▶ GOAL OF THE EXERCISE
Reproduce the material below word for word, omitting the picture.

[Start]

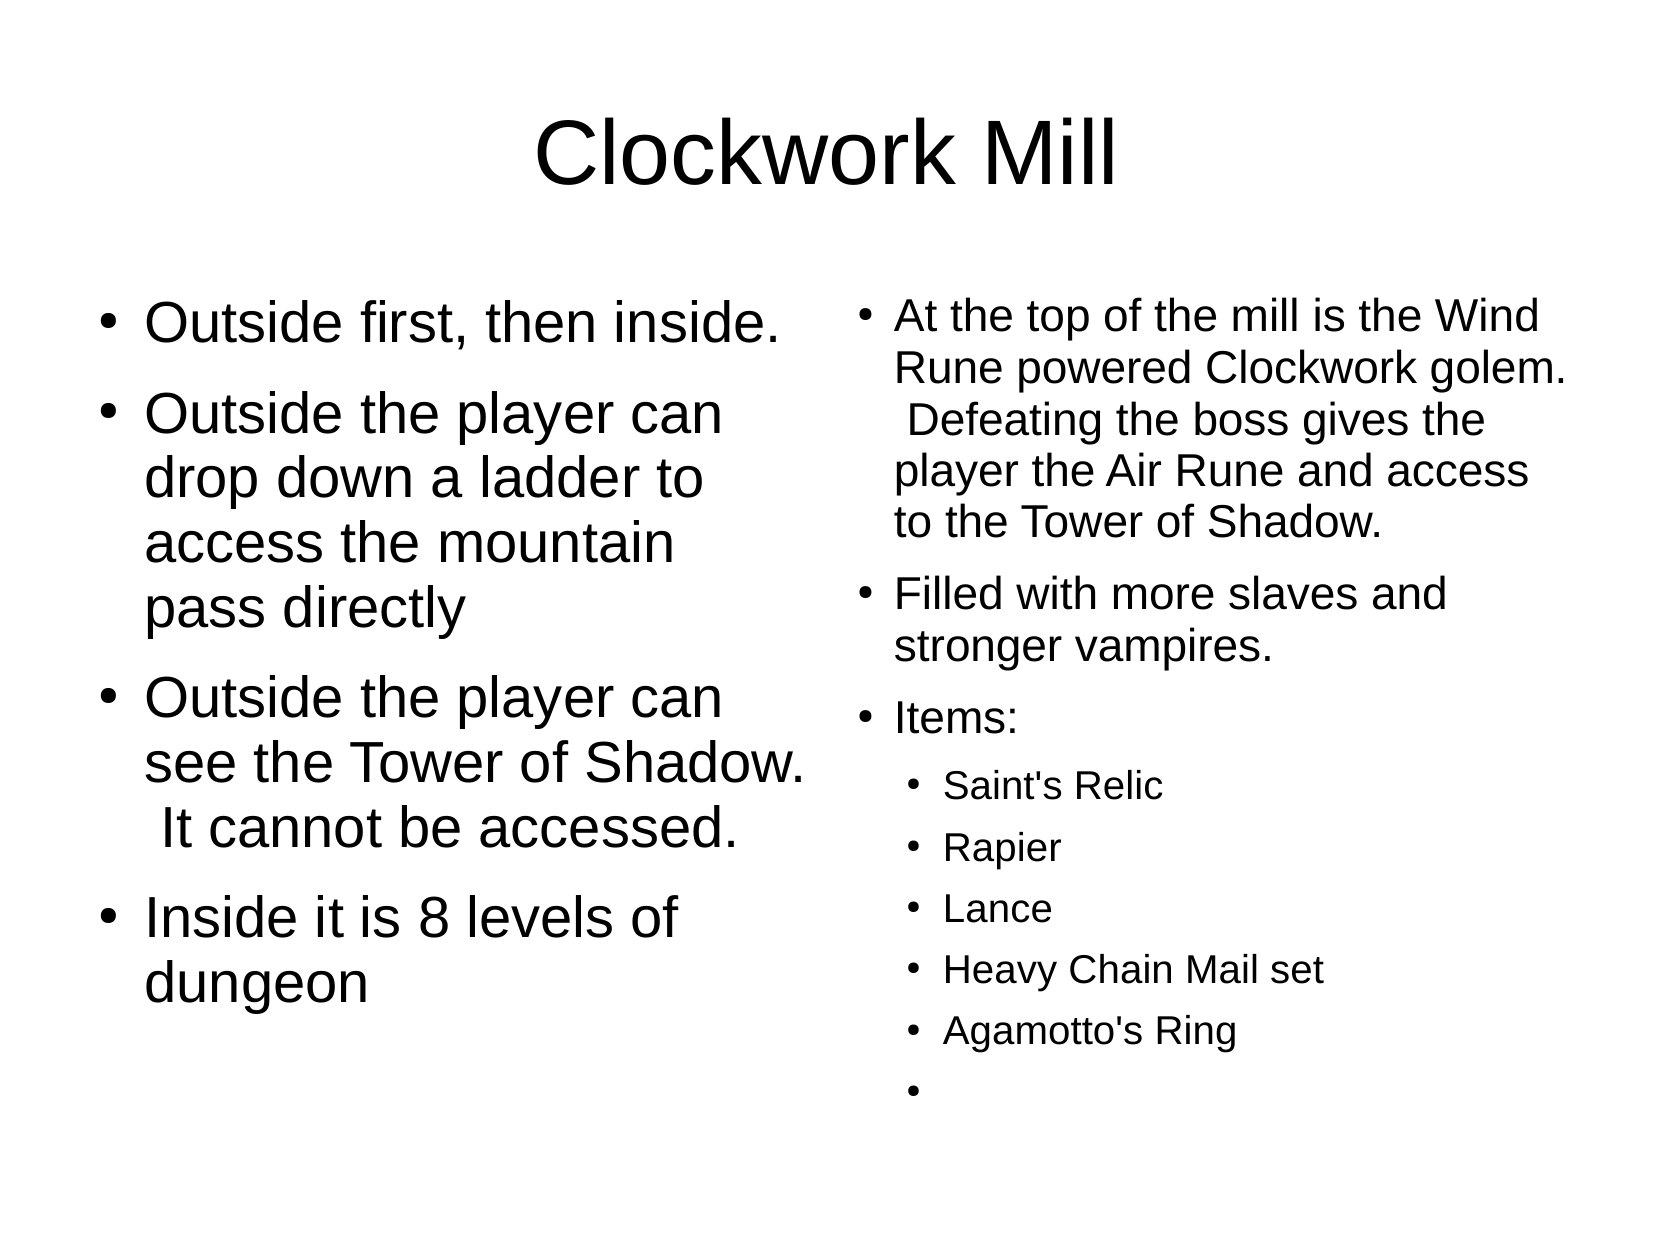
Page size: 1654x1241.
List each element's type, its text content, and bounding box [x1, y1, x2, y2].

title Clockwork Mill [82, 56, 1571, 250]
list Outside first, then inside. Outside the player can drop down a ladder to access the mountain pass directly Outside the player can see the Tower of Shadow. It cannot be accessed. Inside it is 8 levels of dungeon [82, 290, 809, 1109]
list At the top of the mill is the Wind Rune powered Clockwork golem. Defeating the boss gives the player the Air Rune and access to the Tower of Shadow. Filled with more slaves and stronger vampires. Items: Saint's Relic Rapier Lance Heavy Chain Mail set Agamotto's Ring [845, 290, 1572, 1109]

[End]

▶ TASK RESPONSE
Page size: 1654x1241.
List each element's type, its text content, and bounding box [x1, y1, x2, y2].

title Clockwork Mill [82, 56, 1571, 250]
list Outside first, then inside. Outside the player can drop down a ladder to access the mountain pass directly Outside the player can see the Tower of Shadow. It cannot be accessed. Inside it is 8 levels of dungeon [82, 290, 809, 1109]
list At the top of the mill is the Wind Rune powered Clockwork golem. Defeating the boss gives the player the Air Rune and access to the Tower of Shadow. Filled with more slaves and stronger vampires. Items: Saint's Relic Rapier Lance Heavy Chain Mail set Agamotto's Ring [845, 290, 1572, 1109]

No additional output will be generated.